Est-ce que tu m'en veux ?
De m'être ouverte la peau.
Est-ce que tu m'en veux ?
De t'avoir salie de mes maux.
Est-ce que tu m'en veux ?
Pour avoir juré de réussir.
Est-ce que tu m'en veux ?
Pour l'avoir laissé partir.
Est-ce que tu m'en veux ?
D'aimer trop mais pas assez.
Est-ce que tu m'en veux ?
De penser à chaque pensée.
Est-ce que tu m'en veux ?
D'avoir peur de bouger.
Est-ce que tu m'en veux ?
D'avoir peur d'avancer.
Est-ce que tu m'en veux ?

...

Ne m'en veux pas, je t'en prie.
Je te promets que je ferai mieux demain.
J'espère.
Lisa.

28/09/2023


C'est le message d'une ancienne amie reçu il y a longtemps qui m'a inspiré ce poème. Lorsque j'ai relu notre discussion, et que je suis tombée sur ces quelques mots « Est-ce que tu m'en veux ? », j'ai été sur le choc. Ils étaient d'une puissance dévastatrice. Sans le contexte, cela peut paraître banal. Je vais vous expliquer

Cette amie, je ne sais pas si s'en est vraiment une. Nous nous sommes rencontrées en cinquième, dans un collège de quartier. Elle s'appelle Cécile, elle est chinoise, parle fort et mal français, frappe ses amis et rigole beaucoup.

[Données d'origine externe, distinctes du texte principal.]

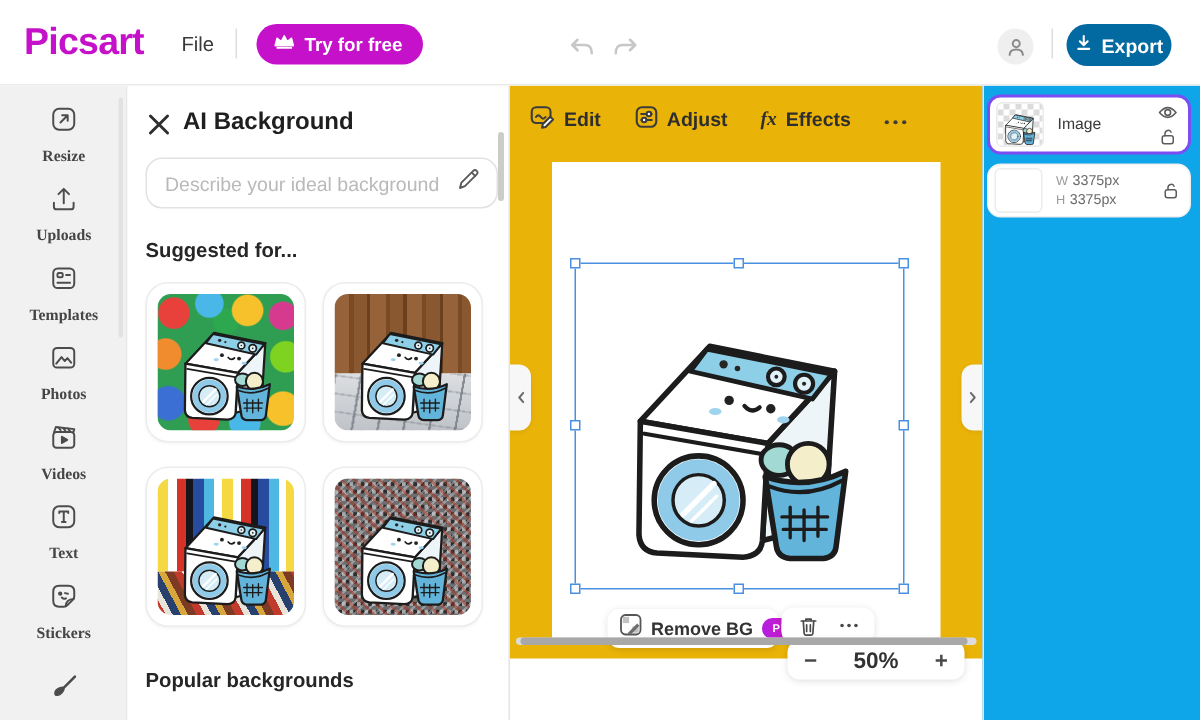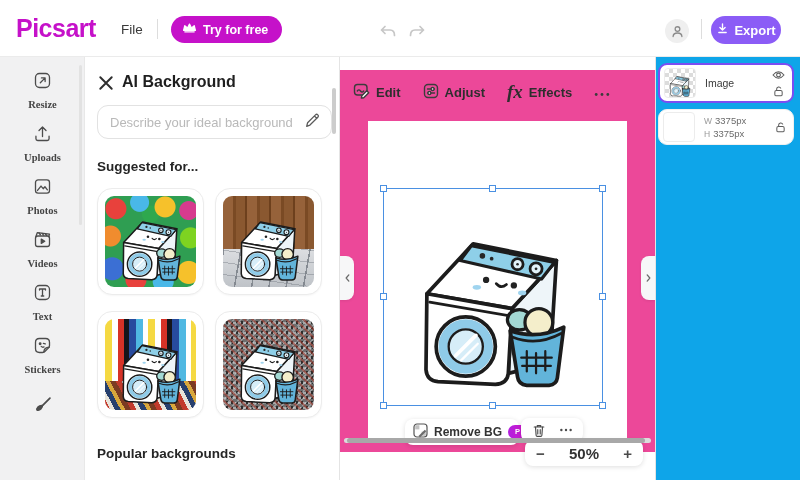"Export" .btn-export { background: #8b5cf6 -> #0369a1 }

Cette fille, elle est traumatisée. Lorsqu'elle était en maternelle, selon ses dires, elle a été victime de racisme par son professeur. En maternelle. Il l'humiliait, la discriminait, il l'a même frappée, une baffe, une ou plusieurs fois. En primaire, elle s'est fait harceler. Elle était timide. Elle l'est toujours, mais en pire, maintenant.

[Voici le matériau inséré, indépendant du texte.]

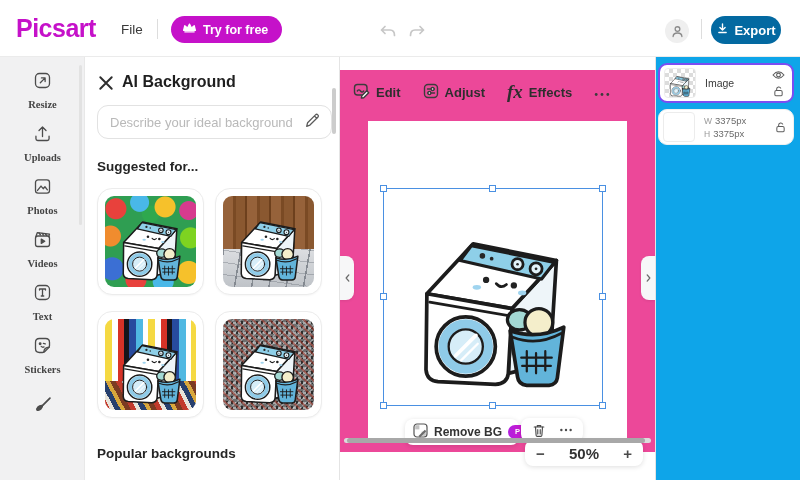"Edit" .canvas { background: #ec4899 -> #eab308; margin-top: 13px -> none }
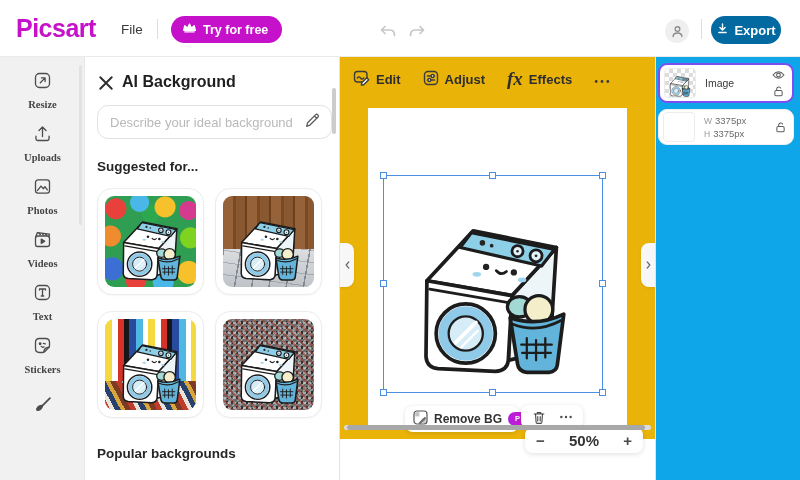"fx" .fx-glyph { font-size: 19px -> 13px }
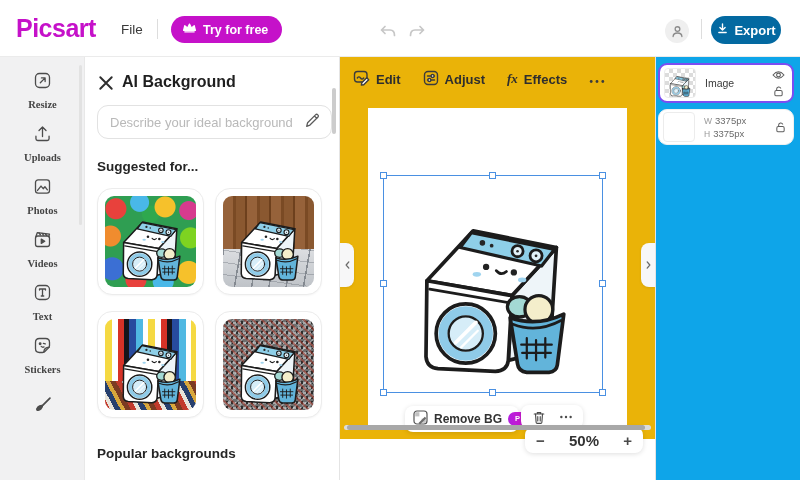"Templates" div.side-item { html: none -> <div> <span><svg> <rect></rect> <rect></rect> <path></path> </svg></span> <span>Templates</span> </div> }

Ses parents n'ont rien fait. Ils sont chinois, strictes, il ne parlent pas un mot de français alors qu'ils sont dans le pays depuis des dizaines d'années, sont racistes eux-mêmes envers les blancs et les noirs, et sont obnibulés par la réussite de Cécile, sans l'aider d'aucune manière. Ils l'empêchent de travailler, de voir ses amis, la confinent chez elle, elle ne peut sortir pour autre chose que des courses, ou des papiers administratifs qu'ils ne font pas, ils la frappaient avec un cintre, ils avaient même installé un putain de caméra dans le salon, et les deux seules fois où j'ai pu aller chez elle, en secret, j'ai du me cacher pour ne pas passer devant cette foutue caméra. Ses parents n'étaient pas faits pour être des parents. Enfin, j'en sais rien.

Peut être qu'elle m'a menti, cachée la vérité, j'en sais rien. Je sais qu'elle a menti, parfois, et je ne lui en veux pas. Peu importe ce qui s'est passé, elle est aujourd'hui réellement pas bien dans sa peau. Elle n'a aucune confiance en soi, ne peut pas parler à quiconque, ne peut pas passer pour un foutu oral, ne peut pas se contrôler. Elle est déprimée. Elle a des séquelles terribles.

Aujourd'hui, à cause d'adultes incompétents, cette enfant est en souffrance.

J'ai essayé de l'aider. Tellement. Moi, je me sentais si mal. Elle refusait chacune de mes propositions. Elle est allée voir la psy scolaire, mais c'était rien. Ça ne suffisait pas. Elle ne voulait pas d'aide. De mon aide. J'ai été la seule à vouloir l'aider. Mais rien.

Un jour, j'ai vu ses bras. Elle s'était fait des cicatrices sur ses poignets, avec un ciseau. Jme sentais coupable, mal, triste, en colère aussi. J'étais tellement en colère. Contre elle, contre moi-même. Je me sentais inutile, et encore aujourd'hui j'ai ce sentiment. Je ne lui ai pas vraiment crié dessus. Je lui ai fait promettre ne pas recommencer.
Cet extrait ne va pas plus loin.